As part of the effort to integrate into the regional investment framework, Malawi is participating in the negotiations for the agreement to establish the COMESA Common Investment Area (CCIA). Two rounds of negotiations on the draft agreement were held during the period under review. One of the requirements of this agreement is for member countries to prepare exclusion list/sensitive lists of the sectors and economic activities that may not be covered by the provisions in the agreement. Malawi will develop its exclusion list during 2006.

Investor Applications

A total of 180 applications for Temporary Employment Permits were made during 2005 to the Investment Approvals Committee under the One Stop Investment Centre out of which 153 were approved, representing an approval rate of 85.0 percent. Table 6 shows the numbers of Investment Certificate, Temporary Employment and Business Residence permit approvals for 2005 by quarter.

Table 6:

During the same period, a total of 74 applications for Business Residence Permits were made, of which 47 were approved, representing an approval rate of 63.5 percent. The total number of Investment Certificates that were issued through the One Stop Investment Centre during 2005 were 56 out of the total of 72 applications representing an approval rate of 77.8 per cent.

Key Issues Affecting FDI

Economic infrastructure remains a major impediment to increased investment in the Malawi economy. The privatization of the Malawi Telecommunications Limited (MTL), the sole fixed telephone network operator to Telecom Holdings Limited (THL), a consortium of private sector firms led by Press Corporation and NICO Holdings, offers the opportunity to substantially upgrade the capacity and network of the fixed telephone lines, leading to increased coverage and better levels of service. The energy sector capacity constraints continue to pose serious threats to the medium term prospects for attracting substantial new investment into the economy. The utility provider ESCOM embarked on a rehabilitation exercise of Tedzani 1 and 2 to return to the system the capacity that was lost when the two plants were non- operational.

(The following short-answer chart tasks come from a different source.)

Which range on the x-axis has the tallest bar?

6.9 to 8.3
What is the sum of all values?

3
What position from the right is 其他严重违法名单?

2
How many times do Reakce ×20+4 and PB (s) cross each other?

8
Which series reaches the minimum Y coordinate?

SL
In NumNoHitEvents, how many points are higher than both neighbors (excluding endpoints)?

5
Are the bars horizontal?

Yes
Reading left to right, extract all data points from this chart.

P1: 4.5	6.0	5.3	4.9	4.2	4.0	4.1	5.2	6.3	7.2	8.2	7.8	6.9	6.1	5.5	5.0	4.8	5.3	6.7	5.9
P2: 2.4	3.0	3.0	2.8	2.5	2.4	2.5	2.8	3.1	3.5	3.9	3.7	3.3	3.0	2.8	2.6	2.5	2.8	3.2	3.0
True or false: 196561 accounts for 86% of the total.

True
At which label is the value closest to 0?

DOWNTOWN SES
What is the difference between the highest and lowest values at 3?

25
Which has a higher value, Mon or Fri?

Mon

The efficiency and cost of the transportation, logistics and distribution chain in Malawi continues to impose very high costs of operation to business enterprises in Malawi and consequently, making the economy uncompetitive and a less attractive location for private investment.

Bureaucratic and administrative procedures continue to negatively affect investment and business operations in Malawi. The bureaucracy is manifested in unclear demarcation of responsibility between key stakeholders and the spread of authority on the various elements of the investment process. These obstacles lead to many problems including weaknesses in enforcing regulations; overlapping regulations that lead to coordination problems; lengthy and bureaucratic procedures unnecessary delays in the processing and decision-making as well as limited transparency. In order to improve on these issues, the administrative, regulatory and legal framework for investment will feature very highly in the ongoing investment policy review.